Our universe is a mysterious place. Only 4 percent or so is made up of the ordinary matter we see around us, including all those galaxies filled with stars. The rest, physicists believe, is made of up weakly interacting dark matter, and a mysterious substance called dark energy that is causing the cosmos to expand at an accelerating rate.
At least, that's the working hypothesis, and it seems to fit the data, although there are scientists who question its existence and tout alternatives to explain that accelerating expansion.
A new, two-year study by scientists at the University of Portsmouth and Ludwig-Maximilians-Universitat Munchen concludes that dark energy does, indeed, exist. Those results just appeared in the journal Monthly Notices of the Royal Astronomical Society.
In the early 20th century, scientists believed the universe was in a steady state. But when Albert Einstein was working on his theory of general relativity, the math just didn't add up: the universe should have been expanding. So he invented something called the cosmological constant -- a mathematical trick to balance everything out so that the equations described a static universe, rather than an expanding one.
But then astronomer Edwin Hubble discovered the universe actually was expanding -- Einstein's original equations were correct. He dubbed the cosmological constant (lambda) his "greatest blunder."
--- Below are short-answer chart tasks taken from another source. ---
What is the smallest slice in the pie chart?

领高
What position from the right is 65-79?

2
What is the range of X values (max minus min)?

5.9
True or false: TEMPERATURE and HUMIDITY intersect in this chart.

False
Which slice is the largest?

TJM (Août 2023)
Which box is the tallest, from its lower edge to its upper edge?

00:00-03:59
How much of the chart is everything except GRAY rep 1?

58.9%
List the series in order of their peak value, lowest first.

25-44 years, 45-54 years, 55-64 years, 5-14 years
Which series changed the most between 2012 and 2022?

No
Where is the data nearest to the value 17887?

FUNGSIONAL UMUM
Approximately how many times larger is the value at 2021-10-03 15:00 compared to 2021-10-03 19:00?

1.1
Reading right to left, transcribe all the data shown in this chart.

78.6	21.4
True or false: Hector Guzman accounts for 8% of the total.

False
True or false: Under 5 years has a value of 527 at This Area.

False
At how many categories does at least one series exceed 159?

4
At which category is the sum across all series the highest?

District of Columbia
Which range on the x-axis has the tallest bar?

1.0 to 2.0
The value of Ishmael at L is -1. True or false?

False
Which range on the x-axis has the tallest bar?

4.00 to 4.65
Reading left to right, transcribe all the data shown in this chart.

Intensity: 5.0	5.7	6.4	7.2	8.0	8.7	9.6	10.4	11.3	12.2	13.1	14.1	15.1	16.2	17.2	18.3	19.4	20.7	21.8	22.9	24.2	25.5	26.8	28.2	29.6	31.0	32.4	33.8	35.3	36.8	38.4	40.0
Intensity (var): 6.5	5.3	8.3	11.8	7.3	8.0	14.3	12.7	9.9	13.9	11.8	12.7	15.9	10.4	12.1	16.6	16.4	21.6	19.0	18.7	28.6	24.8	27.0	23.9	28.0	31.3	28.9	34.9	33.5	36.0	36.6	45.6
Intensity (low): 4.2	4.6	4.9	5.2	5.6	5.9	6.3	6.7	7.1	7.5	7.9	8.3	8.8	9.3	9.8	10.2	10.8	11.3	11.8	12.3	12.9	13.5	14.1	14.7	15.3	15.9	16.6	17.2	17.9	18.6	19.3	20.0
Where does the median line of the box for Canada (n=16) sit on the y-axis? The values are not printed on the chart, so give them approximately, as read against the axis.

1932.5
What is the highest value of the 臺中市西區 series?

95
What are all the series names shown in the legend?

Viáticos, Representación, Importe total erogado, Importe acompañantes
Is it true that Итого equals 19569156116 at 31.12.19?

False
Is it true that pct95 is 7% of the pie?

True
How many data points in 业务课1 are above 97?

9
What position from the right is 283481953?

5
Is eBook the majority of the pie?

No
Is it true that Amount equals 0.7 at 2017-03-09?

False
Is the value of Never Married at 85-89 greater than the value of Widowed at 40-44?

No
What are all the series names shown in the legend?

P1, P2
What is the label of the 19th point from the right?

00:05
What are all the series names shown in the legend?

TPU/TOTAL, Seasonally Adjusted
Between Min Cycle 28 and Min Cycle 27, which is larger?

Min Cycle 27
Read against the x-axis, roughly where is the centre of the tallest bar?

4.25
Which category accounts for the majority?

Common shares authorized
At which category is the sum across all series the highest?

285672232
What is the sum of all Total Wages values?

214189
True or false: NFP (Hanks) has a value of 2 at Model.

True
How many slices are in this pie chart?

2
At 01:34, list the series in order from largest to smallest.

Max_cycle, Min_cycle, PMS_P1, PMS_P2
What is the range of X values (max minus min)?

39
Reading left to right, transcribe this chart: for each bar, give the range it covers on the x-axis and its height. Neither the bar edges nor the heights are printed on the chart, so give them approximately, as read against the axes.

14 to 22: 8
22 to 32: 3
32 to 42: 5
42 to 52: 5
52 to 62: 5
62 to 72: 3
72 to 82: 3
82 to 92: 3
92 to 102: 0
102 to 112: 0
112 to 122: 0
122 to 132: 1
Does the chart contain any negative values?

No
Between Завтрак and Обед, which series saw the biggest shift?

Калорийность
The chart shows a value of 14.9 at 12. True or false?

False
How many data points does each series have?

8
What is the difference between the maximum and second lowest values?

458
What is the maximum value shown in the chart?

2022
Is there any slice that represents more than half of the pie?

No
The universe wasn't done surprising us, however. In 1998, astronomers studying distant exploding stars called a Type 1A supernovae discovered that not only was the universe expanding, but that the rate of expansion was accelerating due to some type of unknown force or dark energy. And one of the explanations for this effect is -- you guessed it -- Einstein's cosmological constant.
While that discovery snagged its team leaders the 2011 Nobel Prize in Physics, it's not the only evidence in favor of dark energy. For instance, last May, a team of scientists from Melbourne's Swinburne University announced their independent confirmation of both the existence of dark energy and its rate of expansion, based on four years of data collected by a powerful spectrograph at the Australian Astronomical Observatory.
That study included more than 240,000 galaxies going back over seven billion years and showed that the growth of galaxy clusters and super clusters has slowed down. This means that in the most distant parts of universe -- those further back in spacetime -- gravity dominates. It's only in our current part of the cosmos where dark energy dominates, and hence we are seeing accelerated expansion.
The Swinburne researchers also looked at the distances between pairs of galaxies, and the ripples in the cosmic microwave background radiation (CMB). They found that the average distance between galaxy pairs (about 500,000,000 light years) has been growing because of the expansion of space-time, providing further confirmation of dark energy.
One of the strongest pieces of evidence can be found in a unique feature of the CMB, known as the Integrated Sachs-Wolfe Effect, based on a 1967 prediction that light from the CMB would show a redshift -- i.e., it would become slightly "bluer" -- as it passed through gravitational fields of clumped matter.
Scientists didn't detect the Sachs-Wolfe Effect until 2003 -- Science magazine deemed it the "discovery of the year." It showed up as tiny gains in energy among photons in the CMB, based on comparing the temperature of the CMB with maps of galaxies in our local part of the universe.
As exciting as that discovery was, it was pretty weak signal, and might have been caused by something else -- space dust, for instance. So Tommaso Giannantonio and Robert Crittenden took the lead on a two-year study to re-examine that data and improve the galactic maps used in the original work.